(INFORMATION SHOWN)
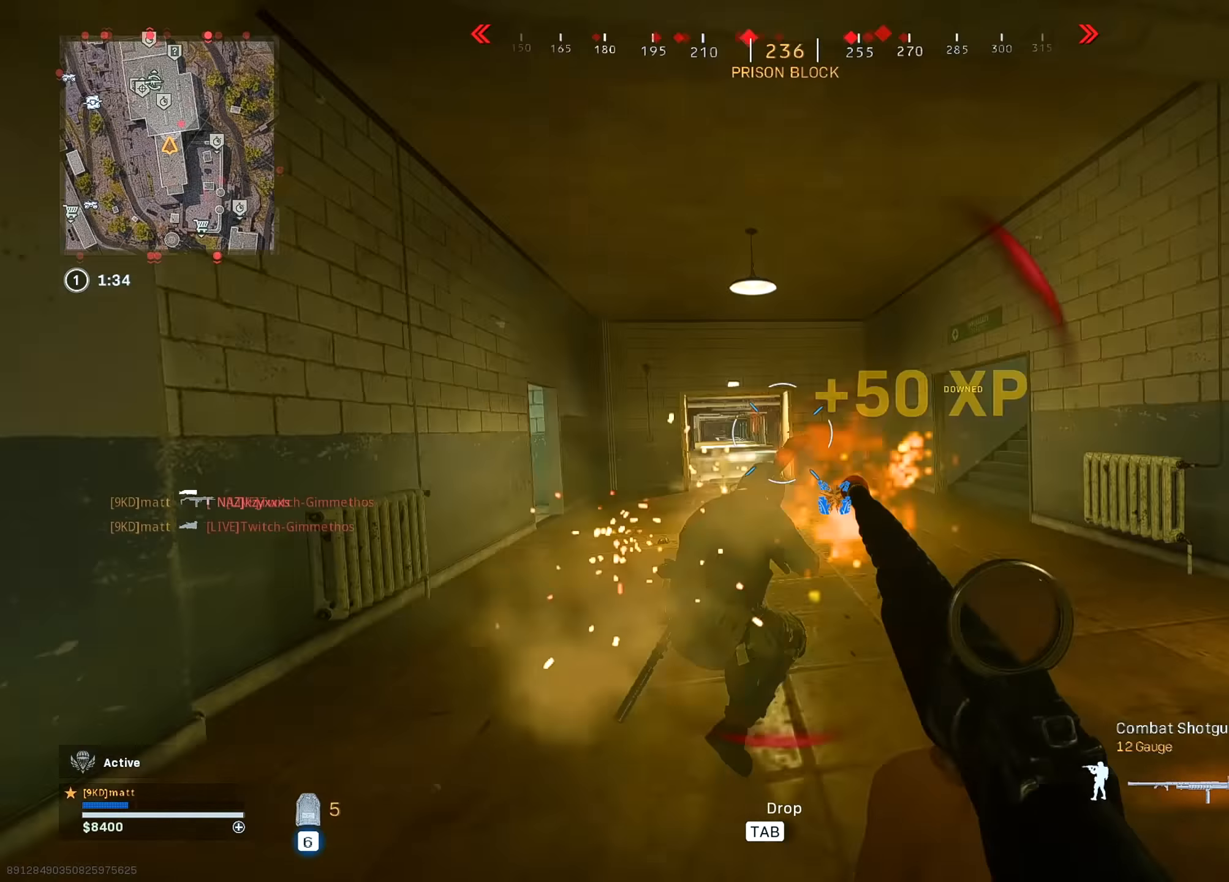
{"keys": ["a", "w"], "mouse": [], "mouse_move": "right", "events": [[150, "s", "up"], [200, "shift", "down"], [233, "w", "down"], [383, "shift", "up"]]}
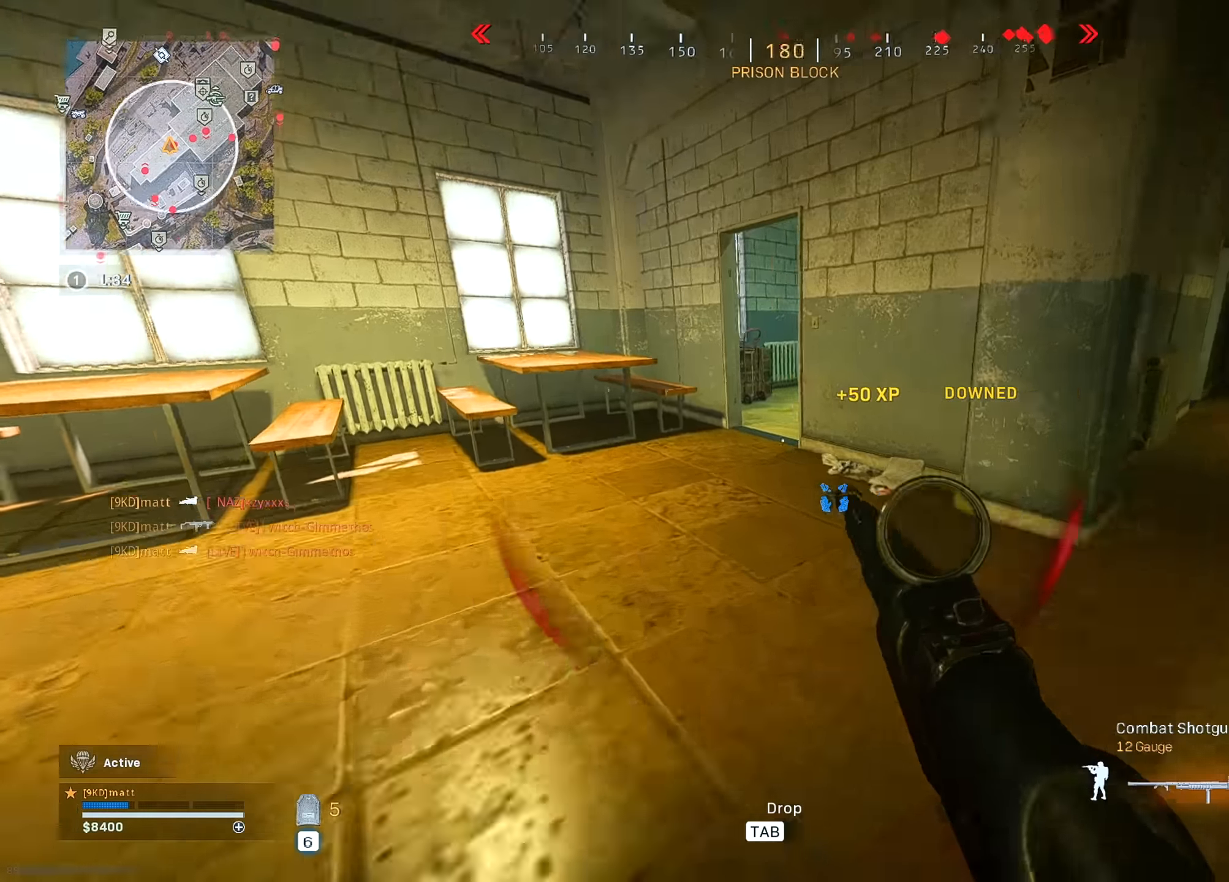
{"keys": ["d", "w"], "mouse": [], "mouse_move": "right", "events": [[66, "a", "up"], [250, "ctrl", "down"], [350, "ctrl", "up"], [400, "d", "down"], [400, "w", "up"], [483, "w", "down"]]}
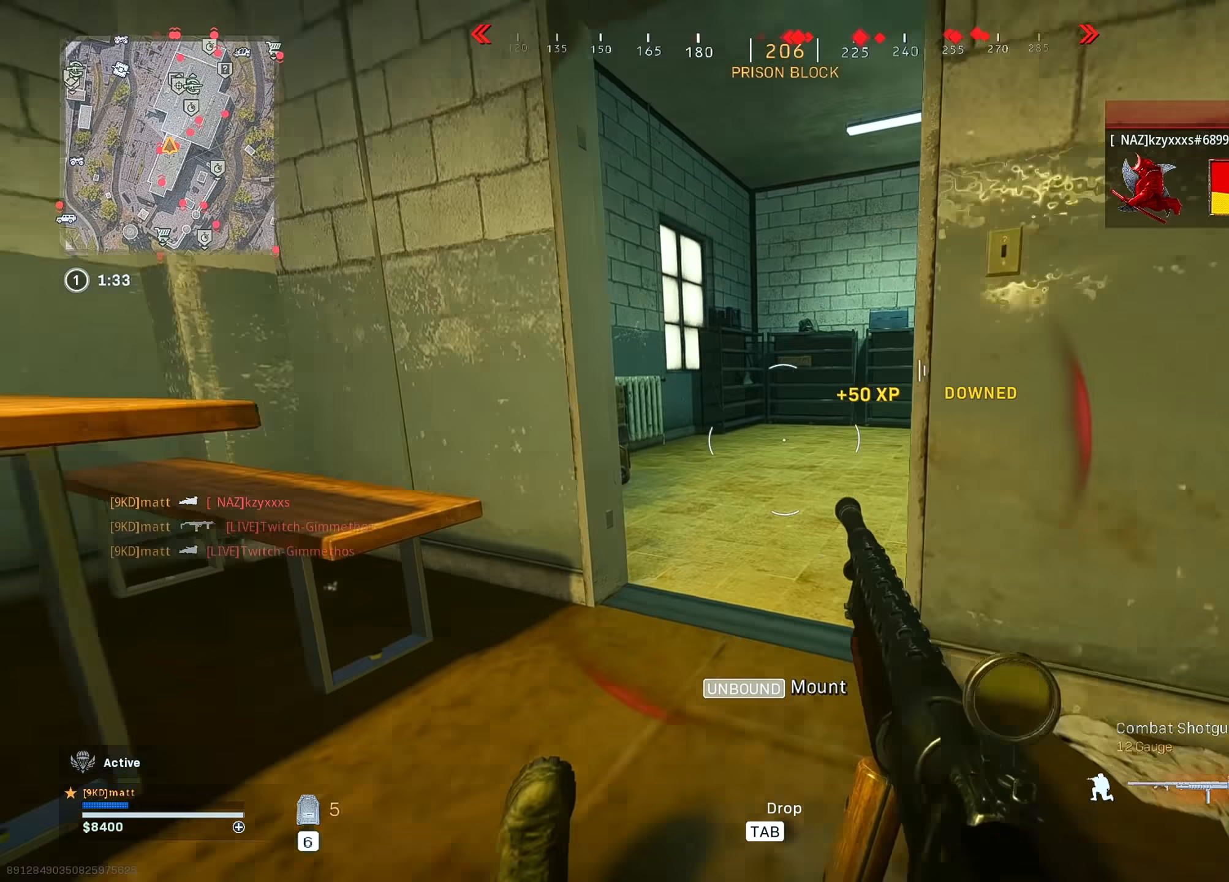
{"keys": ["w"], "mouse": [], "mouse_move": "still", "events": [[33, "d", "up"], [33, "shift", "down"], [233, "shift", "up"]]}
(End INFORMATION SHOWN)
### THE TASK
Give the number of lines in the data that contain "right", with no other words.

### ANSWER AREA
2